US 12,437,240 B2
System and method for artificial intelligence driven document analysis, including automated reuse of predictive coding rules based on management and curation of datasets or models
Alan Justin Lockett, Georgetown, TX (US); Verlyn Michael Fischer, Cedar Park, TX (US); Richard Alan Vestal, Jonestown, TX (US); Jesse Abraham Ramos, Austin, TX (US); Robert Duane Harrington, Austin, TX (US); and Brian Daniel Luskey, Austin, TX (US)
Assigned to CS Disco, Inc., Austin, TX (US)
Filed by CS Disco, Inc., Austin, TX (US)
Filed on Jul. 7, 2022, as Appl. No. 17/859,886.
Application 17/859,886 is a continuation of application No. 16/881,274, filed on May 22, 2020, granted, now 11,416,685.
Claims priority of provisional application 62/968,659, filed on Jan. 31, 2020.
Prior Publication US 2023/0004873 A1, Jan. 5, 2023
This patent is subject to a terminal disclaimer.
Int.
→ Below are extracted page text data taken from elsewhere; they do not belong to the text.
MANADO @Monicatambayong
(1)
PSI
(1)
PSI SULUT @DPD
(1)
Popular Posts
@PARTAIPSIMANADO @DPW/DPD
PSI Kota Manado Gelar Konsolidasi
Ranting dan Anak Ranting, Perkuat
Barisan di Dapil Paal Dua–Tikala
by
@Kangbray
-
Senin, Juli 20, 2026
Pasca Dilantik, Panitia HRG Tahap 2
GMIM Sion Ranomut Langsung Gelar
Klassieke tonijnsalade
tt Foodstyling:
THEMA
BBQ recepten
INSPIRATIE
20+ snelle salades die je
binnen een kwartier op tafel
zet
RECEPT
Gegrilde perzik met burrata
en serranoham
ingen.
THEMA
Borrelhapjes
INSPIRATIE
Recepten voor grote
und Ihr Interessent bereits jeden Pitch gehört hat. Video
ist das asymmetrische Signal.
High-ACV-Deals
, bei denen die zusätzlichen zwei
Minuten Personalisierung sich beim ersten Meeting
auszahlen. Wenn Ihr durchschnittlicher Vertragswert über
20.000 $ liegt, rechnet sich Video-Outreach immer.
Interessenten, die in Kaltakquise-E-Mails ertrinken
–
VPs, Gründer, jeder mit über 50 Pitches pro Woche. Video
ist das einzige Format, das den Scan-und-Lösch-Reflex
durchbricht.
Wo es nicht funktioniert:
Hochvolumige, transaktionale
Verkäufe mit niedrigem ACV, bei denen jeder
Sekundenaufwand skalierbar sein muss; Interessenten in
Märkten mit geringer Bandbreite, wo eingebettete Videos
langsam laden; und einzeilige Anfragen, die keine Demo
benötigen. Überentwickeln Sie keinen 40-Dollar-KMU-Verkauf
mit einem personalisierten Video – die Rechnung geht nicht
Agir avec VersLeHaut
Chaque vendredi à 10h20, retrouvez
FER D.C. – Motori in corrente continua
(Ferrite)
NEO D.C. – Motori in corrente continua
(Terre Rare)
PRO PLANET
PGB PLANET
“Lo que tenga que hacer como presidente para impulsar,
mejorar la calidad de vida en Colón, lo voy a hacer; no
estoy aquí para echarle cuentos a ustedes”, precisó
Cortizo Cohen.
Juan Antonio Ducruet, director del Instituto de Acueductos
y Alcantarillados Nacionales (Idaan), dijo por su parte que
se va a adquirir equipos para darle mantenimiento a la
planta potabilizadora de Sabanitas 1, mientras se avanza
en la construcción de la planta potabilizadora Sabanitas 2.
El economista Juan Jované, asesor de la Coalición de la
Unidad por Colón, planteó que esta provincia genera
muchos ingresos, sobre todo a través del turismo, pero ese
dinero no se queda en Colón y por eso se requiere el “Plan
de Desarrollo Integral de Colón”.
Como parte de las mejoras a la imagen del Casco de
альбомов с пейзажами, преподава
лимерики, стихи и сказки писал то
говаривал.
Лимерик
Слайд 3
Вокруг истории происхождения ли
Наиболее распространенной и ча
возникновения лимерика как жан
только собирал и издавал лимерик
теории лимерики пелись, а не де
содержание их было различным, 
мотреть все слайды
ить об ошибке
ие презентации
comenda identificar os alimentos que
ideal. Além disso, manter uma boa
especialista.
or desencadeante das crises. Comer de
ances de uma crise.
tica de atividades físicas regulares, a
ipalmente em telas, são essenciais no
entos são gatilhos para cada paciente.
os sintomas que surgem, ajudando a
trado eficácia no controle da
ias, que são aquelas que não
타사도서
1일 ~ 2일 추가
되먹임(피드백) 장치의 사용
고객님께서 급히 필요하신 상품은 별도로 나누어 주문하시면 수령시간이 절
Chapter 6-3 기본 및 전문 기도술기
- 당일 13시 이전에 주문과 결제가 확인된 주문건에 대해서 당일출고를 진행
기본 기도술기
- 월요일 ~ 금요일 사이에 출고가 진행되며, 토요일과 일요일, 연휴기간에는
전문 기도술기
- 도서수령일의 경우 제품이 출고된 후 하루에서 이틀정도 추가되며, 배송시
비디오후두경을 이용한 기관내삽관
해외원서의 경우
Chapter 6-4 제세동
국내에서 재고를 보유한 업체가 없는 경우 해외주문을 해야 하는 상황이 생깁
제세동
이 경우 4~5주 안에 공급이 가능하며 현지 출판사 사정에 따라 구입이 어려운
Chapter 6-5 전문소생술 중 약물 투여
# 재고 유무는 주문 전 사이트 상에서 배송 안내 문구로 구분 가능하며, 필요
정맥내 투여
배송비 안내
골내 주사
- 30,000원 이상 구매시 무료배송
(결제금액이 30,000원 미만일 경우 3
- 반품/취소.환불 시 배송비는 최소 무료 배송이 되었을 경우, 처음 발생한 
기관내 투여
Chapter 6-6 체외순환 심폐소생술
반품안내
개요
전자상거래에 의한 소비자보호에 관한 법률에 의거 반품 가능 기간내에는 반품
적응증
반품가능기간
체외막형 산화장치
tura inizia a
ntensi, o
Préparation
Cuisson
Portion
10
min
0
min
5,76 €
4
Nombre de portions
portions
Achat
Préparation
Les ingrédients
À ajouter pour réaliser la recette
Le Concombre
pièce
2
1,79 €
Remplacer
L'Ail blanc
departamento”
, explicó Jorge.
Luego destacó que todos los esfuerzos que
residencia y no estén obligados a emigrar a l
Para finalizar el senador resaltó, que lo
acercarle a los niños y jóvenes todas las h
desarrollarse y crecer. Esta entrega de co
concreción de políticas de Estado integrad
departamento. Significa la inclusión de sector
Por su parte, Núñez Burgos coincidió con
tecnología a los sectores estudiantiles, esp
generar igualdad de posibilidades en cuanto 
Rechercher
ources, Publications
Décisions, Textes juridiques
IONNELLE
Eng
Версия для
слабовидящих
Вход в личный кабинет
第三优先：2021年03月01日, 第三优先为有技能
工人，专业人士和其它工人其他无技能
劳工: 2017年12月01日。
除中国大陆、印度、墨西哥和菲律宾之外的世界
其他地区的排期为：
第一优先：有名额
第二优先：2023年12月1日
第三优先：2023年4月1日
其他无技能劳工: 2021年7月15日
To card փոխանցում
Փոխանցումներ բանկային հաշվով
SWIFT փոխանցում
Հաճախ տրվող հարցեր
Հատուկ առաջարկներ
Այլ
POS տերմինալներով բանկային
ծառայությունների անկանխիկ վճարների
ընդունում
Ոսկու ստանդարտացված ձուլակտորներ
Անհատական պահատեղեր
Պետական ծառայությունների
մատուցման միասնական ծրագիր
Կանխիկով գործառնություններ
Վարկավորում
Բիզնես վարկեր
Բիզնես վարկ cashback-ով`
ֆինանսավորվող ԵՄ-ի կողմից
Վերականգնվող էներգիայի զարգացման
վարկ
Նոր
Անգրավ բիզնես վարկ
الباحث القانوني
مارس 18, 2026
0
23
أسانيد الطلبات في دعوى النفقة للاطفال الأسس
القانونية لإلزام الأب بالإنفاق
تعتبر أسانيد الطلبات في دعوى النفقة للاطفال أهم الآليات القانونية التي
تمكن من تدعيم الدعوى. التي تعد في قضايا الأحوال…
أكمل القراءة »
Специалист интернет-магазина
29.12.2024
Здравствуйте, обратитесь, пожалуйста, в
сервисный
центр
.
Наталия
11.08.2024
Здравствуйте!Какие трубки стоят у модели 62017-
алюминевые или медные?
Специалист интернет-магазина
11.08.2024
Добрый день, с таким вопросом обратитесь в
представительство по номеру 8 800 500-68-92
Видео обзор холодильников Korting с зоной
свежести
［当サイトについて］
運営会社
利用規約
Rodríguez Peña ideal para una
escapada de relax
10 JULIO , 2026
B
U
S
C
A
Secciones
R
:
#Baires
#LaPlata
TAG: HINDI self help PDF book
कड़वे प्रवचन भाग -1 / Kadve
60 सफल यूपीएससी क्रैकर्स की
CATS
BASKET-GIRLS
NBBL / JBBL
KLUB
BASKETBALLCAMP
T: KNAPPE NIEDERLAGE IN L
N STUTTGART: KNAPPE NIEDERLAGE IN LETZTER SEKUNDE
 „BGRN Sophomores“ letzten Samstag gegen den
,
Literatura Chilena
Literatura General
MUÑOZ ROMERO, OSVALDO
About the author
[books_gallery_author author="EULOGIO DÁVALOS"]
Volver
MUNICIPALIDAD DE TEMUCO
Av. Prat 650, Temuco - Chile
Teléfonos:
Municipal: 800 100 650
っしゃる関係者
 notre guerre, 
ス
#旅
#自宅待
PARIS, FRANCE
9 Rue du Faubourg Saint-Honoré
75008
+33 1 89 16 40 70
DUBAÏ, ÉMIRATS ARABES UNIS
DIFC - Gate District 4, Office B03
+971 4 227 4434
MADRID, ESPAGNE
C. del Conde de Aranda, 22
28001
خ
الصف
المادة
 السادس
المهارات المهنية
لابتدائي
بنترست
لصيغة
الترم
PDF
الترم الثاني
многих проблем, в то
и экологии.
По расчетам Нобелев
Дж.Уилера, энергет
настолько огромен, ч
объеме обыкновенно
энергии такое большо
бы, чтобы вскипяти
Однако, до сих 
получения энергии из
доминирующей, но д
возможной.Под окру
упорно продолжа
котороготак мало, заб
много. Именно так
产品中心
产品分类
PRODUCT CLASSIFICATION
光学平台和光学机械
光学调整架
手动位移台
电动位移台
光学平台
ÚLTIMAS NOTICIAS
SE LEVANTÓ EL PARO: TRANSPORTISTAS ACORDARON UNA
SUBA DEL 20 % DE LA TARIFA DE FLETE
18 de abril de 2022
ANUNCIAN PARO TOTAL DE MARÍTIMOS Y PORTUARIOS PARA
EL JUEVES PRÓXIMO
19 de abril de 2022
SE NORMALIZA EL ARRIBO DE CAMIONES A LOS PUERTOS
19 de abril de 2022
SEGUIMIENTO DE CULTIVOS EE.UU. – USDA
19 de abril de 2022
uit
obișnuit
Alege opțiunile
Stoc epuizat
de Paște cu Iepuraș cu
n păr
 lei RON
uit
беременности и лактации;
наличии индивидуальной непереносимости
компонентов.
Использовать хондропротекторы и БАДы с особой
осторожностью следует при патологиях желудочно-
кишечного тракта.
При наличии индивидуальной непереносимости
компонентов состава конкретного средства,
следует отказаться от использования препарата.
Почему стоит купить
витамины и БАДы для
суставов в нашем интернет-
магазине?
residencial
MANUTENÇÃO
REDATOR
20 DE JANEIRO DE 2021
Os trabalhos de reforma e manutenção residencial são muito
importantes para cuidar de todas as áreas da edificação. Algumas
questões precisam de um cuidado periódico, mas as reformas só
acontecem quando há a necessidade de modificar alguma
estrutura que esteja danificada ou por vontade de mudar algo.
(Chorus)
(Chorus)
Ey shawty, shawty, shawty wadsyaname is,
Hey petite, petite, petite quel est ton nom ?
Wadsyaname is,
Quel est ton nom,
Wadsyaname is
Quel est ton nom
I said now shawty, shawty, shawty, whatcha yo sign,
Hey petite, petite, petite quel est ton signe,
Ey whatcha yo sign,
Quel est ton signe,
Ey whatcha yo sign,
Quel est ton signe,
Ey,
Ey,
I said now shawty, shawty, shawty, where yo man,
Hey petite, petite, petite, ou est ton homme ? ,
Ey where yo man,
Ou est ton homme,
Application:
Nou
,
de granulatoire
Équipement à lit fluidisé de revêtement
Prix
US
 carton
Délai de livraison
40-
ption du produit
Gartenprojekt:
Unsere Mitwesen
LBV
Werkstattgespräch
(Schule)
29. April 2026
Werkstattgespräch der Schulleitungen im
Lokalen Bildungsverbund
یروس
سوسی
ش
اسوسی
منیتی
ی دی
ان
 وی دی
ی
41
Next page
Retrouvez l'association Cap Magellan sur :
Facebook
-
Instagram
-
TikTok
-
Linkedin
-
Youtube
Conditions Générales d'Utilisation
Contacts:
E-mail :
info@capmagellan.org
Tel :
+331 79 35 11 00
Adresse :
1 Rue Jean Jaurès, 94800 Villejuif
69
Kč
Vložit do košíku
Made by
Cl. G06F 17/00 (2019.01); G06F 40/30 (2020.01); G06N 5/04 (2023.01); G06N 20/20 (2019.01)
CPC G06N 20/20 (2019.01) [G06F 40/30 (2020.01); G06N 5/04 (2013.01)] 21 Claims
OG exemplary drawing
 
1. A system for document analysis comprising:
a processor;
a data store, comprising a first corpus of electronic documents and a second corpus of electronic documents; and
a non-transitory computer readable medium comprising instructions for:
receiving an indication that a first code is to be boosted with a second code, wherein the first code is associated with first documents from the first corpus and the second code is associated with a boosting dataset comprising positive signals or negative signals from the second corpus, each positive or negative signal associated with second documents of the second corpus, wherein each positive signal indicates an associated second document of the second corpus belongs to the second code and each negative signal indicates the associated second document of the second corpus does not belong to the second code; and
training a boosting machine learning model adapted to:
generate a probability score for each document of the first corpus, wherein the probability score indicates a likelihood that the document belongs to the first code, based on the boosting dataset including the boosting dataset comprising positive signals or negative signals from the second corpus, including training the boosting machine learning model based on each positive signal or negative signal from the second corpus, such that the boosting machine learning model is trained to generate predictive scores for the first code based on the positive or negative signals from the second corpus associated with the second documents of the second corpus associated with the boosting dataset, wherein the training of the boosting machine learning model further comprises balancing the boosting machine learning model by:
dividing the boosting dataset into a first group comprising the positive signals and a second group comprising the negative signals;
alternately selecting a positive signal from the first group and a negative signal from the second group to form pairs for the training of the boosting machine learning model, until all instances of signals in the first group or the second group have been selected; and
when either the positive or negative group has remaining instances after all instances in the other group have been selected, selecting the remaining instances from the other group until all instances have been selected; and
displaying the probability score to a user.